◆ EXTRACTO DEL DOCUMENTO
>>

Nulla dies sine linea

07 octubre 2008

El parque


Siempre me atrajeron los parques. Los de dimensiones aceptables. Curiosidad tal vez sea la palabra mas precisa, una atrayente fascinación. En ellos hay tres tipos de fauna: niños pequeños con sus madres, ancianos descansando en los bancos al sol, y primerizas parejas buscando su lugar idílico y natural donde dar rienda suelta a nervios y besos. Yo, que no pertenezco a ninguno de los grupos, me siento un poco aislado, solitario, es decir, a gusto.
He creado un cuarto estamento donde solo habito yo. Veo y pienso, pienso y veo; tranquilo, asumiendo mi papel. Veo la flora tranquila meciéndose sin ser consciente del paso del tiempo, como dando la espalda al mundo, a las carreras, a las 8 de la mañana frente al espejo del baño, a las prisas y las crisis, al corazón de la ciudad de los negocios. Es agradable comprobar la mella que el otoño hace en los árboles, en las ramas que se niegan a claudicar, en las derrotadas que yacen en el suelo mojado.

<<

◆ EJERCICIO PLANTEADO 1
Transcribe el fragmento del texto sobre el parque que comienza en "Nulla dies sine" y termina en "decir, a gusto.".

◆ MATERIAL DE ENTRADA
>>

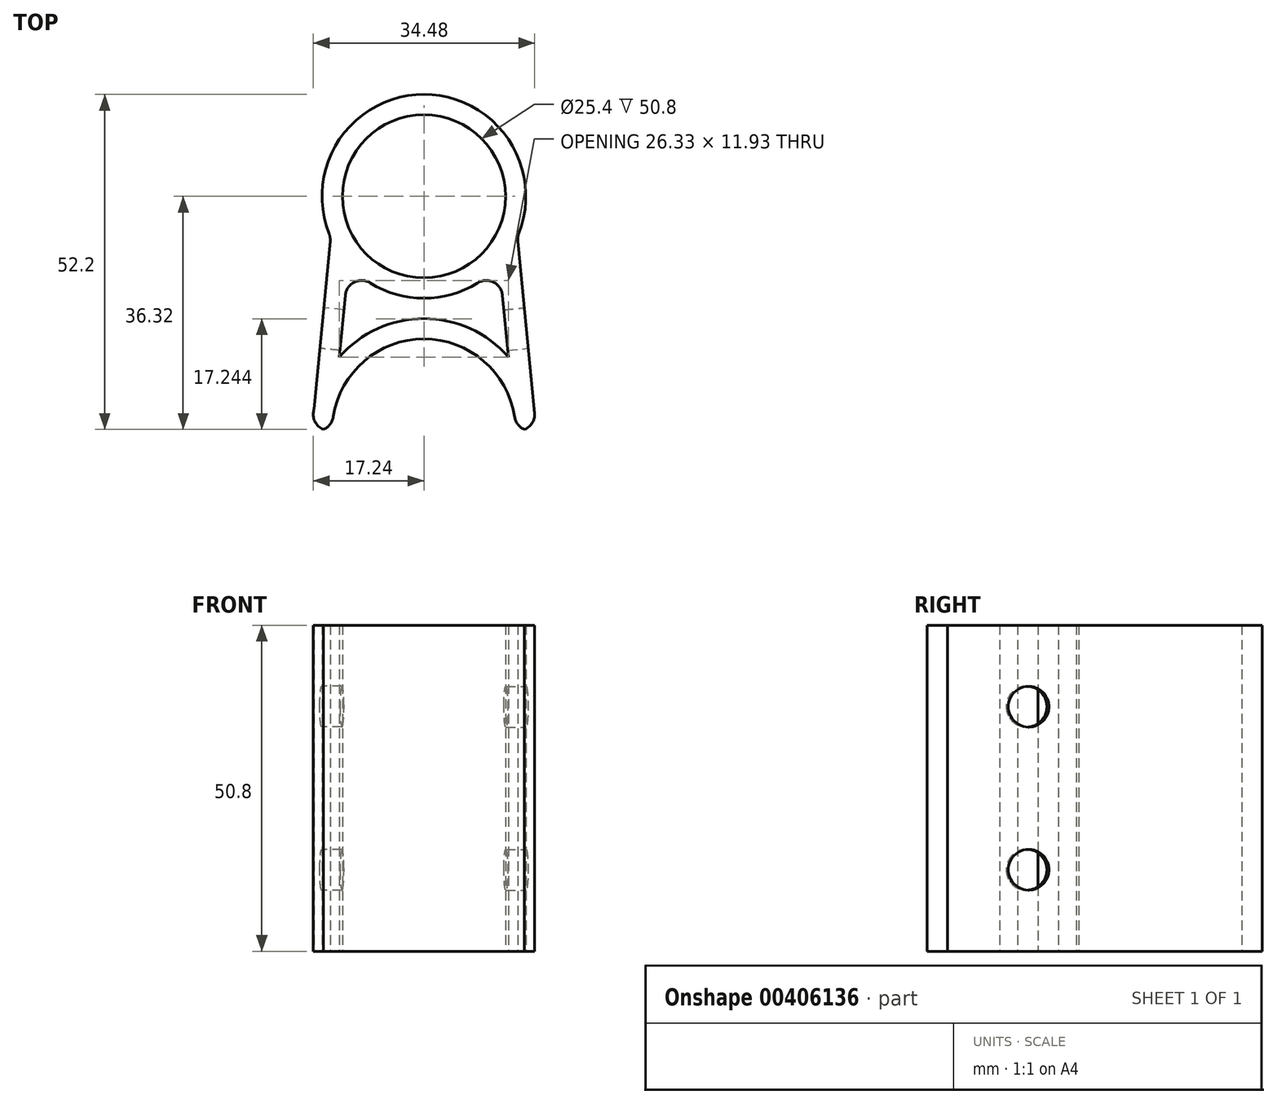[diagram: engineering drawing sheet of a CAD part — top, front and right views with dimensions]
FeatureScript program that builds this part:
annotation { "Feature Type Name" : "Feature", "Feature Type Description" : "" }
export const myFeature = defineFeature(function(context is Context, id is Id, definition is map)
    precondition{}
    {
        {
            var Q0;
            Q0=qCreatedBy(makeId("Top.planeOp"),FACE);
            var sketch = newSketch(context, id + "F0", { "sketchPlane" : qUnion([Q0])});
            skCircle(sketch, "E0", {"center": v(0, 0) * mm, "radius": 12.7 * mm});
            skCircle(sketch, "E1", {"center": v(0, 0) * mm, "radius": 15.88 * mm});
            skCircle(sketch, "E2", {"center": v(0, -36.51) * mm, "radius": 14.29 * mm});
            skLineSegment(sketch, "E3", {"start": v(58.17, -36.51) * mm, "end": v(-68.84, -36.51) * mm, "construction": true});
            skLineSegment(sketch, "E4", {"start": v(58.57, -6.35) * mm, "end": v(-59.78, -6.35) * mm, "construction": true});
            skPoint(sketch, "E5.orphan", {"position": v(0, -6.35) * mm});
            skLineSegment(sketch, "E6", {"start": v(-14.55, -6.35) * mm, "end": v(-17.46, -36.51) * mm});
            skLineSegment(sketch, "E7.MirrorCS", {"start": v(14.55, -6.35) * mm, "end": v(17.46, -36.51) * mm});
            skLineSegment(sketch, "E8", {"start": v(0, -36.51) * mm, "end": v(0, -19.05) * mm, "construction": true});
            skArc(sketch, "E9", {"start": v(17.46, -36.51) * mm, "mid": v(0, -19.05) * mm, "end": v(-17.46, -36.51) * mm});
            skLineSegment(sketch, "E10", {"start": v(-14.29, -36.51) * mm, "end": v(-17.46, -36.51) * mm});
            skLineSegment(sketch, "E11", {"start": v(14.29, -36.51) * mm, "end": v(17.46, -36.51) * mm});
            skLineSegment(sketch, "E12", {"start": v(-11.77, -10.65) * mm, "end": v(-13.16, -25.04) * mm});
            skLineSegment(sketch, "E13.MirrorCS", {"start": v(11.77, -10.65) * mm, "end": v(13.16, -25.04) * mm});
            skSolve(sketch);
        }
        {
            var Q0;
            {var subQ0=sQuery(id+"F0.wireOp",EDGE,"E9");var subQ1=sQuery(id+"F0.wireOp",EDGE,"E6");var subQ3=makeQuery(id+"F0.imprint","INTERSECT",VERTEX,{"derivedFrom":[subQ1,subQ0]});Q0=makeQuery(id+"F0.imprint","IMPRINT",FACE,{"disambiguationData":[TD([[makeQuery(id+"F0.imprint","IMPRINT",EDGE,{"disambiguationData":[TD([[subQ3,-1.0]])],"derivedFrom":subQ1}),-1.0]])]});}
            var Q1;
            {var subQ0=sQuery(id+"F0.wireOp",EDGE,"E9");var subQ1=sQuery(id+"F0.wireOp",EDGE,"E7.MirrorCS");var subQ3=makeQuery(id+"F0.imprint","INTERSECT",VERTEX,{"derivedFrom":[subQ1,subQ0]});Q1=makeQuery(id+"F0.imprint","IMPRINT",FACE,{"disambiguationData":[TD([[makeQuery(id+"F0.imprint","IMPRINT",EDGE,{"disambiguationData":[TD([[subQ3,-1.0]])],"derivedFrom":subQ1}),1.0]])]});}
            var Q2;
            {var subQ3=sQuery(id+"F0.wireOp",EDGE,"E12");Q2=makeQuery(id+"F0.imprint","IMPRINT",FACE,{"disambiguationData":[TD([[makeQuery(id+"F0.imprint","IMPRINT",EDGE,{"derivedFrom":subQ3}),-1.0]])]});}
            var Q3;
            {var subQ3=sQuery(id+"F0.wireOp",EDGE,"E13.MirrorCS");Q3=makeQuery(id+"F0.imprint","IMPRINT",FACE,{"disambiguationData":[TD([[makeQuery(id+"F0.imprint","IMPRINT",EDGE,{"derivedFrom":subQ3}),1.0]])]});}
            var Q4;
            Q4=makeQuery(id+"F0.imprint","IMPRINT",FACE,{"disambiguationData":[TD([[makeQuery(id+"F0.imprint","IMPRINT",EDGE,{"derivedFrom":sQuery(id+"F0.wireOp",EDGE,"E0")}),-1.0]])]});
            var Q5;
            {var subQ4=sQuery(id+"F0.wireOp",EDGE,"E10");Q5=makeQuery(id+"F0.imprint","IMPRINT",FACE,{"disambiguationData":[TD([[makeQuery(id+"F0.imprint","IMPRINT",EDGE,{"derivedFrom":subQ4}),-1.0]])]});}
            extrude(context, id + "F1", {"entities" : qUnion([Q0, Q1, Q2, Q3, Q4, Q5]), "depth" : 50.8 * mm});
        }
        {
            var Q0;
            Q0=makeQuery(id+"F1.opExtrude","SWEPT_FACE",FACE,{"disambiguationData":[OSD([sQuery(id+"F0.wireOp",EDGE,"E6")])]});
            var sketch = newSketch(context, id + "F2", { "sketchPlane" : qUnion([Q0])});
            skCircle(sketch, "E14", {"center": v(21.96, 12.68) * mm, "radius": 3.18 * mm});
            skCircle(sketch, "E15", {"center": v(21.96, 38.12) * mm, "radius": 3.18 * mm});
            skSolve(sketch);
        }
        {
            var Q0;
            Q0=makeQuery(id+"F2.imprint","IMPRINT",FACE,{"disambiguationData":[TD([[makeQuery(id+"F2.imprint","IMPRINT",EDGE,{"derivedFrom":sQuery(id+"F2.wireOp",EDGE,"E15")}),1.0]])]});
            var Q1;
            Q1=makeQuery(id+"F2.imprint","IMPRINT",FACE,{"disambiguationData":[TD([[makeQuery(id+"F2.imprint","IMPRINT",EDGE,{"derivedFrom":sQuery(id+"F2.wireOp",EDGE,"E14")}),1.0]])]});
            var Q2;
            Q2=makeQuery(id+"F1.opExtrude","SWEPT_FACE",FACE,{"disambiguationData":[OSD([sQuery(id+"F0.wireOp",EDGE,"E12")])]});
            extrude(context, id + "F3", {"entities" : qUnion([Q0, Q1]), "operationType" : NewBodyOperationType.REMOVE, "endBound" : BoundingType.UP_TO_SURFACE, "oppositeDirection" : true, "endBoundEntityFace" : qUnion([Q2]), "depth" : 12.7 * mm});
        }
        {
            var Q0;
            Q0=makeQuery(id+"F1.opExtrude","SWEPT_FACE",FACE,{"disambiguationData":[OSD([sQuery(id+"F0.wireOp",EDGE,"E7.MirrorCS")])]});
            var sketch = newSketch(context, id + "F4", { "sketchPlane" : qUnion([Q0])});
            skCircle(sketch, "E16", {"center": v(-21.96, 38.1) * mm, "radius": 3.17 * mm});
            skCircle(sketch, "E17", {"center": v(-21.96, 12.7) * mm, "radius": 3.18 * mm});
            skSolve(sketch);
        }
        {
            var Q0;
            Q0=makeQuery(id+"F4.imprint","IMPRINT",FACE,{"disambiguationData":[TD([[makeQuery(id+"F4.imprint","IMPRINT",EDGE,{"derivedFrom":sQuery(id+"F4.wireOp",EDGE,"E17")}),1.0]])]});
            var Q1;
            Q1=makeQuery(id+"F4.imprint","IMPRINT",FACE,{"disambiguationData":[TD([[makeQuery(id+"F4.imprint","IMPRINT",EDGE,{"derivedFrom":sQuery(id+"F4.wireOp",EDGE,"E16")}),1.0]])]});
            var Q2;
            Q2=makeQuery(id+"F1.opExtrude","SWEPT_FACE",FACE,{"disambiguationData":[OSD([sQuery(id+"F0.wireOp",EDGE,"E13.MirrorCS")])]});
            extrude(context, id + "F5", {"entities" : qUnion([Q0, Q1]), "operationType" : NewBodyOperationType.REMOVE, "endBound" : BoundingType.UP_TO_SURFACE, "oppositeDirection" : true, "endBoundEntityFace" : qUnion([Q2]), "depth" : 25.4 * mm});
        }
        {
            var Q0;
            Q0=makeQuery(id+"F1.opExtrude","SWEPT_EDGE",EDGE,{"disambiguationData":[OSD([sQuery(id+"F0.wireOp",EDGE,"E6"),sQuery(id+"F0.wireOp",EDGE,"E9"),sQuery(id+"F0.wireOp",EDGE,"E10")])]});
            var Q1;
            Q1=makeQuery(id+"F1.opExtrude","SWEPT_EDGE",EDGE,{"disambiguationData":[OSD([sQuery(id+"F0.wireOp",EDGE,"E7.MirrorCS"),sQuery(id+"F0.wireOp",EDGE,"E9"),sQuery(id+"F0.wireOp",EDGE,"E11")])]});
            var Q2;
            Q2=makeQuery(id+"F5.boolean.opBoolean","COPY",EDGE,{"derivedFrom":makeQuery(id+"F5.opExtrude","CAP_EDGE",EDGE,{"disambiguationData":[OSD([sQuery(id+"F4.wireOp",EDGE,"E16")])],"isStart":true})});
            var Q3;
            Q3=makeQuery(id+"F5.boolean.opBoolean","COPY",EDGE,{"derivedFrom":makeQuery(id+"F5.opExtrude","CAP_EDGE",EDGE,{"disambiguationData":[OSD([sQuery(id+"F4.wireOp",EDGE,"E17")])],"isStart":true})});
            var Q4;
            Q4=makeQuery(id+"F3.boolean.opBoolean","COPY",EDGE,{"derivedFrom":makeQuery(id+"F3.opExtrude","CAP_EDGE",EDGE,{"disambiguationData":[OSD([sQuery(id+"F2.wireOp",EDGE,"E14")])],"isStart":true})});
            var Q5;
            Q5=makeQuery(id+"F3.boolean.opBoolean","COPY",EDGE,{"derivedFrom":makeQuery(id+"F3.opExtrude","CAP_EDGE",EDGE,{"disambiguationData":[OSD([sQuery(id+"F2.wireOp",EDGE,"E15")])],"isStart":true})});
            var Q6;
            Q6=makeQuery(id+"F1.opExtrude","SWEPT_EDGE",EDGE,{"disambiguationData":[OSD([sQuery(id+"F0.wireOp",EDGE,"E1"),sQuery(id+"F0.wireOp",EDGE,"E6")])]});
            var Q7;
            Q7=makeQuery(id+"F1.opExtrude","SWEPT_EDGE",EDGE,{"disambiguationData":[OSD([sQuery(id+"F0.wireOp",EDGE,"E1"),sQuery(id+"F0.wireOp",EDGE,"E7.MirrorCS")])]});
            var Q8;
            Q8=makeQuery(id+"F1.opExtrude","SWEPT_EDGE",EDGE,{"disambiguationData":[OSD([sQuery(id+"F0.wireOp",EDGE,"E1"),sQuery(id+"F0.wireOp",EDGE,"E13.MirrorCS")])]});
            var Q9;
            Q9=makeQuery(id+"F1.opExtrude","SWEPT_EDGE",EDGE,{"disambiguationData":[OSD([sQuery(id+"F0.wireOp",EDGE,"E1"),sQuery(id+"F0.wireOp",EDGE,"E12")])]});
            var Q10;
            Q10=makeQuery(id+"F1.opExtrude","SWEPT_EDGE",EDGE,{"disambiguationData":[OSD([sQuery(id+"F0.wireOp",EDGE,"E2"),sQuery(id+"F0.wireOp",EDGE,"E11")])]});
            var Q11;
            Q11=makeQuery(id+"F1.opExtrude","SWEPT_EDGE",EDGE,{"disambiguationData":[OSD([sQuery(id+"F0.wireOp",EDGE,"E2"),sQuery(id+"F0.wireOp",EDGE,"E10")])]});
            fillet(context, id + "F6", {"entities" : qUnion([Q0, Q1, Q2, Q3, Q4, Q5, Q6, Q7, Q8, Q9, Q10, Q11]), "radius" : 2.54 * mm, "allowEdgeOverflow" : false});
        }
    });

<<

◆ EJERCICIO PLANTEADO 2
Extrae del listado cada línea en la que aparezca la cadena "endBoundEntityFace".

◆ SOLUCIÓN DE LA TAREA 1
Nulla dies sine linea

07 octubre 2008

El parque


Siempre me atrajeron los parques. Los de dimensiones aceptables. Curiosidad tal vez sea la palabra mas precisa, una atrayente fascinación. En ellos hay tres tipos de fauna: niños pequeños con sus madres, ancianos descansando en los bancos al sol, y primerizas parejas buscando su lugar idílico y natural donde dar rienda suelta a nervios y besos. Yo, que no pertenezco a ninguno de los grupos, me siento un poco aislado, solitario, es decir, a gusto.

◆ SOLUCIÓN DE LA TAREA 2
            extrude(context, id + "F3", {"entities" : qUnion([Q0, Q1]), "operationType" : NewBodyOperationType.REMOVE, "endBound" : BoundingType.UP_TO_SURFACE, "oppositeDirection" : true, "endBoundEntityFace" : qUnion([Q2]), "depth" : 12.7 * mm});
            extrude(context, id + "F5", {"entities" : qUnion([Q0, Q1]), "operationType" : NewBodyOperationType.REMOVE, "endBound" : BoundingType.UP_TO_SURFACE, "oppositeDirection" : true, "endBoundEntityFace" : qUnion([Q2]), "depth" : 25.4 * mm});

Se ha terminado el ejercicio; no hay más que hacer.